With a DPI of 1000, you can see that it doesn't change. I can't see the labels.

from pandas import read_csv
import matplotlib.pyplot as plt
import seaborn as sns
import numpy as np
import numpy.ma as ma
import pandas as pd
 
dataset = pd.read_csv('Santé3.csv', sep= ';', encoding='latin-1', index_col=0)
dataset.drop(['Dynaverage'], axis=1, inplace=True)
corr = dataset.corr()
plt.figure(figsize=(200,30))
plt.subplots(figsize=(15,8))
sns.heatmap(corr, cmap='coolwarm', vmin=-1, vmax=1, annot=True, mask=mask)
plt.savefig("correlation.png", dpi=1000)
It works as I mentioned. When capturing a pyplot plot (I don't have seaborn) my 100dpi plot was 300x300 pixels and the 1000dpi plot was 3000x3000 pixels when opened in Paint. This must be a seaborn thing.

I found this when looking for resizing a heatmap. Looks like the kitchen sink approach.

https://stackoverflow.com/questions/4333...ng-seaborn
plt.figure(figsize=(6, 6),  dpi = 600)   #  I would go higher than this
sns.heatmap(corr, cmap="Blues", annot=True, annot_kws={"size": 8})  #Make labels and annotation bigger too
plt.tick_params(axis = 'x', labelsize = 12) # x font label size
plt.tick_params(axis = 'y', labelsize = 12) # y font label size
Thank you so much deanhystad. I can see the labels with a good definition with this code.

from pandas import read_csv
import matplotlib.pyplot as plt
import numpy as np
import numpy.ma as ma
import pandas as pd

 
dataset = pd.read_csv('Santé3.csv', sep= ';', encoding='latin-1', index_col=0)
dataset.drop(['Dynaverage'], axis=1, inplace=True)
corr = dataset.corr()
plt.figure(figsize=(6,6), dpi=1000)
plt.subplots(figsize=(15,8))
sns.heatmap(corr, cmap='coolwarm', vmin=-1, vmax=1, annot=True, mask=mask, annot_kws={"size":8})
plt.tick_params(axis = 'y', labelsize = 5)
plt.tick_params(axis = 'x', labelsize = 5)
plt.savefig("correlation.png", dpi=2000)
I bet it is the dpi setting in plt.figure(). You have to set the dpi before making the heatmap so seaborn can use the higher dpi setting.
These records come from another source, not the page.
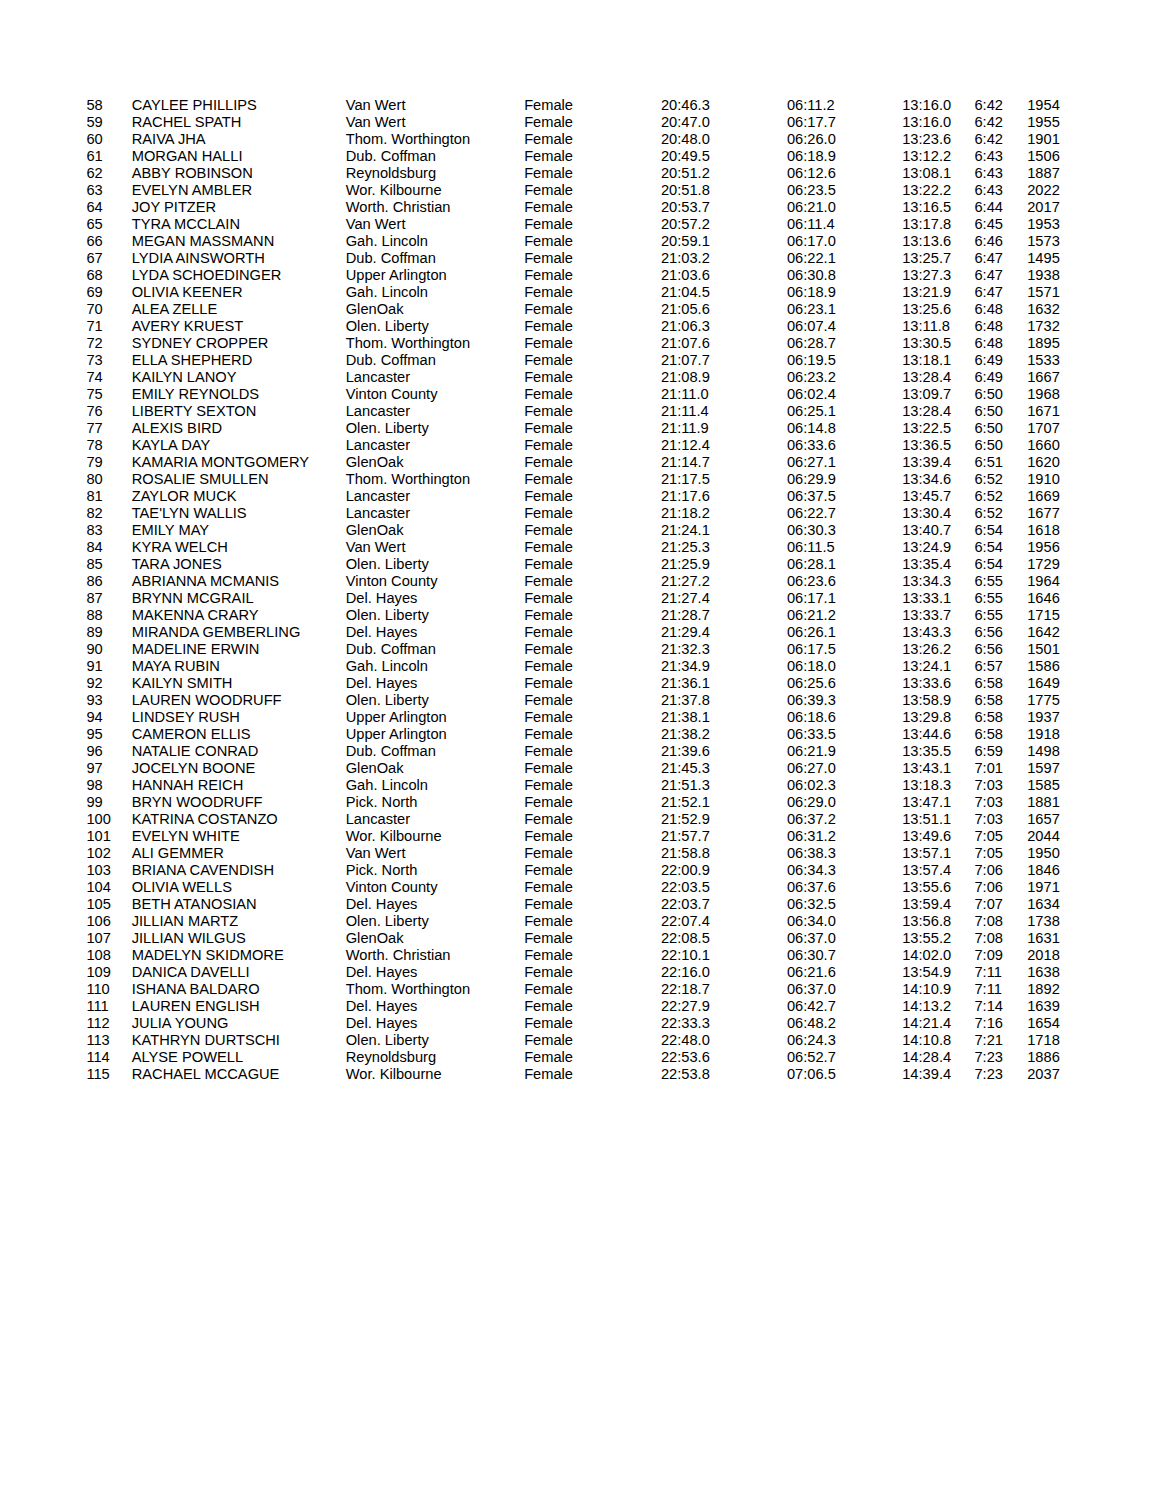| 58 | CAYLEE PHILLIPS | Van Wert | Female | 20:46.3 | 06:11.2 | 13:16.0 | 6:42 | 1954 |
| 59 | RACHEL SPATH | Van Wert | Female | 20:47.0 | 06:17.7 | 13:16.0 | 6:42 | 1955 |
| 60 | RAIVA JHA | Thom. Worthington | Female | 20:48.0 | 06:26.0 | 13:23.6 | 6:42 | 1901 |
| 61 | MORGAN HALLI | Dub. Coffman | Female | 20:49.5 | 06:18.9 | 13:12.2 | 6:43 | 1506 |
| 62 | ABBY ROBINSON | Reynoldsburg | Female | 20:51.2 | 06:12.6 | 13:08.1 | 6:43 | 1887 |
| 63 | EVELYN AMBLER | Wor. Kilbourne | Female | 20:51.8 | 06:23.5 | 13:22.2 | 6:43 | 2022 |
| 64 | JOY PITZER | Worth. Christian | Female | 20:53.7 | 06:21.0 | 13:16.5 | 6:44 | 2017 |
| 65 | TYRA MCCLAIN | Van Wert | Female | 20:57.2 | 06:11.4 | 13:17.8 | 6:45 | 1953 |
| 66 | MEGAN MASSMANN | Gah. Lincoln | Female | 20:59.1 | 06:17.0 | 13:13.6 | 6:46 | 1573 |
| 67 | LYDIA AINSWORTH | Dub. Coffman | Female | 21:03.2 | 06:22.1 | 13:25.7 | 6:47 | 1495 |
| 68 | LYDA SCHOEDINGER | Upper Arlington | Female | 21:03.6 | 06:30.8 | 13:27.3 | 6:47 | 1938 |
| 69 | OLIVIA KEENER | Gah. Lincoln | Female | 21:04.5 | 06:18.9 | 13:21.9 | 6:47 | 1571 |
| 70 | ALEA ZELLE | GlenOak | Female | 21:05.6 | 06:23.1 | 13:25.6 | 6:48 | 1632 |
| 71 | AVERY KRUEST | Olen. Liberty | Female | 21:06.3 | 06:07.4 | 13:11.8 | 6:48 | 1732 |
| 72 | SYDNEY CROPPER | Thom. Worthington | Female | 21:07.6 | 06:28.7 | 13:30.5 | 6:48 | 1895 |
| 73 | ELLA SHEPHERD | Dub. Coffman | Female | 21:07.7 | 06:19.5 | 13:18.1 | 6:49 | 1533 |
| 74 | KAILYN LANOY | Lancaster | Female | 21:08.9 | 06:23.2 | 13:28.4 | 6:49 | 1667 |
| 75 | EMILY REYNOLDS | Vinton County | Female | 21:11.0 | 06:02.4 | 13:09.7 | 6:50 | 1968 |
| 76 | LIBERTY SEXTON | Lancaster | Female | 21:11.4 | 06:25.1 | 13:28.4 | 6:50 | 1671 |
| 77 | ALEXIS BIRD | Olen. Liberty | Female | 21:11.9 | 06:14.8 | 13:22.5 | 6:50 | 1707 |
| 78 | KAYLA DAY | Lancaster | Female | 21:12.4 | 06:33.6 | 13:36.5 | 6:50 | 1660 |
| 79 | KAMARIA MONTGOMERY | GlenOak | Female | 21:14.7 | 06:27.1 | 13:39.4 | 6:51 | 1620 |
| 80 | ROSALIE SMULLEN | Thom. Worthington | Female | 21:17.5 | 06:29.9 | 13:34.6 | 6:52 | 1910 |
| 81 | ZAYLOR MUCK | Lancaster | Female | 21:17.6 | 06:37.5 | 13:45.7 | 6:52 | 1669 |
| 82 | TAE'LYN WALLIS | Lancaster | Female | 21:18.2 | 06:22.7 | 13:30.4 | 6:52 | 1677 |
| 83 | EMILY MAY | GlenOak | Female | 21:24.1 | 06:30.3 | 13:40.7 | 6:54 | 1618 |
| 84 | KYRA WELCH | Van Wert | Female | 21:25.3 | 06:11.5 | 13:24.9 | 6:54 | 1956 |
| 85 | TARA JONES | Olen. Liberty | Female | 21:25.9 | 06:28.1 | 13:35.4 | 6:54 | 1729 |
| 86 | ABRIANNA MCMANIS | Vinton County | Female | 21:27.2 | 06:23.6 | 13:34.3 | 6:55 | 1964 |
| 87 | BRYNN MCGRAIL | Del. Hayes | Female | 21:27.4 | 06:17.1 | 13:33.1 | 6:55 | 1646 |
| 88 | MAKENNA CRARY | Olen. Liberty | Female | 21:28.7 | 06:21.2 | 13:33.7 | 6:55 | 1715 |
| 89 | MIRANDA GEMBERLING | Del. Hayes | Female | 21:29.4 | 06:26.1 | 13:43.3 | 6:56 | 1642 |
| 90 | MADELINE ERWIN | Dub. Coffman | Female | 21:32.3 | 06:17.5 | 13:26.2 | 6:56 | 1501 |
| 91 | MAYA RUBIN | Gah. Lincoln | Female | 21:34.9 | 06:18.0 | 13:24.1 | 6:57 | 1586 |
| 92 | KAILYN SMITH | Del. Hayes | Female | 21:36.1 | 06:25.6 | 13:33.6 | 6:58 | 1649 |
| 93 | LAUREN WOODRUFF | Olen. Liberty | Female | 21:37.8 | 06:39.3 | 13:58.9 | 6:58 | 1775 |
| 94 | LINDSEY RUSH | Upper Arlington | Female | 21:38.1 | 06:18.6 | 13:29.8 | 6:58 | 1937 |
| 95 | CAMERON ELLIS | Upper Arlington | Female | 21:38.2 | 06:33.5 | 13:44.6 | 6:58 | 1918 |
| 96 | NATALIE CONRAD | Dub. Coffman | Female | 21:39.6 | 06:21.9 | 13:35.5 | 6:59 | 1498 |
| 97 | JOCELYN BOONE | GlenOak | Female | 21:45.3 | 06:27.0 | 13:43.1 | 7:01 | 1597 |
| 98 | HANNAH REICH | Gah. Lincoln | Female | 21:51.3 | 06:02.3 | 13:18.3 | 7:03 | 1585 |
| 99 | BRYN WOODRUFF | Pick. North | Female | 21:52.1 | 06:29.0 | 13:47.1 | 7:03 | 1881 |
| 100 | KATRINA COSTANZO | Lancaster | Female | 21:52.9 | 06:37.2 | 13:51.1 | 7:03 | 1657 |
| 101 | EVELYN WHITE | Wor. Kilbourne | Female | 21:57.7 | 06:31.2 | 13:49.6 | 7:05 | 2044 |
| 102 | ALI GEMMER | Van Wert | Female | 21:58.8 | 06:38.3 | 13:57.1 | 7:05 | 1950 |
| 103 | BRIANA CAVENDISH | Pick. North | Female | 22:00.9 | 06:34.3 | 13:57.4 | 7:06 | 1846 |
| 104 | OLIVIA WELLS | Vinton County | Female | 22:03.5 | 06:37.6 | 13:55.6 | 7:06 | 1971 |
| 105 | BETH ATANOSIAN | Del. Hayes | Female | 22:03.7 | 06:32.5 | 13:59.4 | 7:07 | 1634 |
| 106 | JILLIAN MARTZ | Olen. Liberty | Female | 22:07.4 | 06:34.0 | 13:56.8 | 7:08 | 1738 |
| 107 | JILLIAN WILGUS | GlenOak | Female | 22:08.5 | 06:37.0 | 13:55.2 | 7:08 | 1631 |
| 108 | MADELYN SKIDMORE | Worth. Christian | Female | 22:10.1 | 06:30.7 | 14:02.0 | 7:09 | 2018 |
| 109 | DANICA DAVELLI | Del. Hayes | Female | 22:16.0 | 06:21.6 | 13:54.9 | 7:11 | 1638 |
| 110 | ISHANA BALDARO | Thom. Worthington | Female | 22:18.7 | 06:37.0 | 14:10.9 | 7:11 | 1892 |
| 111 | LAUREN ENGLISH | Del. Hayes | Female | 22:27.9 | 06:42.7 | 14:13.2 | 7:14 | 1639 |
| 112 | JULIA YOUNG | Del. Hayes | Female | 22:33.3 | 06:48.2 | 14:21.4 | 7:16 | 1654 |
| 113 | KATHRYN DURTSCHI | Olen. Liberty | Female | 22:48.0 | 06:24.3 | 14:10.8 | 7:21 | 1718 |
| 114 | ALYSE POWELL | Reynoldsburg | Female | 22:53.6 | 06:52.7 | 14:28.4 | 7:23 | 1886 |
| 115 | RACHAEL MCCAGUE | Wor. Kilbourne | Female | 22:53.8 | 07:06.5 | 14:39.4 | 7:23 | 2037 |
Why are you calling plt.figure and plt.subplots? When I run your code it shows two plot windows; an empty 6x6 window and a 15x8 window that contains a plot (mine is a line plot). You can remove either and you will still get a png image file.

From what you've said in earlier posts I don't think the dpi setting in plt.savefig() is doing anything. Seaborne must be drawing a raster image, and changing the dpi is not going to increase the resolution of the png file. Setting the dpi in plt.savefig worked for me because the plot I was saving was vector graphics, and vector graphics rescale very well.
A few questions.

In post #5 you say "it's not working with svg file." Does the program crash? Doesn't it generate the file? Can't you use the file? How is it "not working"?

In post #6 you post an image and say "I can't see the labels". Which labels? When I look at the attached image I can see axis labels and annotations. And the labels and annotations look good. Where are there supposed to be labels that I cannot see?